INSTRUCTION: Copy out the records word for word, starting at the line that contains "The following options were" and continuing through the final line of the records, with both ends included.

== == ==

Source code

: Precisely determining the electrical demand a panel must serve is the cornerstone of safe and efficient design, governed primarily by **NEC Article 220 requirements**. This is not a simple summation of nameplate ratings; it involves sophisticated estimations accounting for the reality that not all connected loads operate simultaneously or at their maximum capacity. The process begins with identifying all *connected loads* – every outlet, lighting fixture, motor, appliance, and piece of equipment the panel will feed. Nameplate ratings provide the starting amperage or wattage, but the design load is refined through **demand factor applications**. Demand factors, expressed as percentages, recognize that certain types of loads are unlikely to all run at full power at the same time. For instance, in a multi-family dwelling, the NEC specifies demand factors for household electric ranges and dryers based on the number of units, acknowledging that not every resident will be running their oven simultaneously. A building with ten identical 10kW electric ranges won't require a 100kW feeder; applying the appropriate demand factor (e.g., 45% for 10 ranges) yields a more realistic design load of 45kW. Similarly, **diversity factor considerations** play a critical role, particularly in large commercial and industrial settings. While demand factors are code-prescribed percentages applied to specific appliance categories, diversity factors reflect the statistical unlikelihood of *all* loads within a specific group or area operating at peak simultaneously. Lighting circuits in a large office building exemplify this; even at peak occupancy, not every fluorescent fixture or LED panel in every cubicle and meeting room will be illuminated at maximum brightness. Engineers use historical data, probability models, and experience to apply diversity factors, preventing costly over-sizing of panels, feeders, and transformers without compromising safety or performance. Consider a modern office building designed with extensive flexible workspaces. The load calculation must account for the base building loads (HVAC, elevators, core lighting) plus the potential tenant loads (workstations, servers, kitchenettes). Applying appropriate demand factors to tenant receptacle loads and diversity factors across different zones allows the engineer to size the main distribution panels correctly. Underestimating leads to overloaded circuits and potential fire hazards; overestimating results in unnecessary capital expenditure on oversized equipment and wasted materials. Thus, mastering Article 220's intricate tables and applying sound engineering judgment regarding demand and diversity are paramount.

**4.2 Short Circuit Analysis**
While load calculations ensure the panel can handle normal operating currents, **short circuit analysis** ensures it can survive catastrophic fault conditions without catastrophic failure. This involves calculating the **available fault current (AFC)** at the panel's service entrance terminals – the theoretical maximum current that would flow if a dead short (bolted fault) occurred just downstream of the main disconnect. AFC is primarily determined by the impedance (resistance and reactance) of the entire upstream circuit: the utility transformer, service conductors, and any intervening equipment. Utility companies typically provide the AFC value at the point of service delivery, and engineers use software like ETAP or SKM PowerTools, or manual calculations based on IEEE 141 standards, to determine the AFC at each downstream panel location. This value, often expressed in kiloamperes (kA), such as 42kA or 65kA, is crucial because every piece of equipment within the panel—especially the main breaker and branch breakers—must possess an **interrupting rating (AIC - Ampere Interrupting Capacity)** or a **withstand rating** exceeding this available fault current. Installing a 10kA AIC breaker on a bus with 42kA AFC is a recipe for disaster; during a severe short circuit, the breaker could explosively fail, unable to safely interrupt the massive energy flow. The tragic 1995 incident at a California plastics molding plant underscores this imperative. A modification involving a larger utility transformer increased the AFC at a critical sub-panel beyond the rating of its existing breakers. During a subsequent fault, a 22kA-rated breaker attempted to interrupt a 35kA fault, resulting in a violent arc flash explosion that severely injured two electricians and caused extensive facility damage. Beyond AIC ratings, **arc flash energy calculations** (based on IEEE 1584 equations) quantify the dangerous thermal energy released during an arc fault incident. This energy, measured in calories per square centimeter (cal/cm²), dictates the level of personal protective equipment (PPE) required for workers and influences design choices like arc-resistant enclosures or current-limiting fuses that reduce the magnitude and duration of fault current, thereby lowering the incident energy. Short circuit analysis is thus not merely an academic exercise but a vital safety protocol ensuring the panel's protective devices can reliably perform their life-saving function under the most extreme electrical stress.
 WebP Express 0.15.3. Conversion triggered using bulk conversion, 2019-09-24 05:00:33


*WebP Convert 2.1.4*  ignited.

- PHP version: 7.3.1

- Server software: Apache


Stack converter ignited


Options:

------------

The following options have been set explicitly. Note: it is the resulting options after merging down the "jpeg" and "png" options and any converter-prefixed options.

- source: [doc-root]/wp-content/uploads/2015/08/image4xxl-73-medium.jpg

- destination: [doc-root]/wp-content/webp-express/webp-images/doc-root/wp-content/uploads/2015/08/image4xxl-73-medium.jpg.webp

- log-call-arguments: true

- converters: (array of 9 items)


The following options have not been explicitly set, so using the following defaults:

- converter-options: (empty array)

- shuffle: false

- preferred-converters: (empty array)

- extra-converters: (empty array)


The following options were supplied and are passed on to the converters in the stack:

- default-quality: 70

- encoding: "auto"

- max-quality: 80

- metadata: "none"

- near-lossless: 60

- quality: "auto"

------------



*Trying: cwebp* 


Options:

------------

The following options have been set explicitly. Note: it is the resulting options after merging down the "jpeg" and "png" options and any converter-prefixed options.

== == ==

SOLUTION BELOW:
The following options were supplied and are passed on to the converters in the stack:

- default-quality: 70

- encoding: "auto"

- max-quality: 80

- metadata: "none"

- near-lossless: 60

- quality: "auto"

------------



*Trying: cwebp* 


Options:

------------

The following options have been set explicitly. Note: it is the resulting options after merging down the "jpeg" and "png" options and any converter-prefixed options.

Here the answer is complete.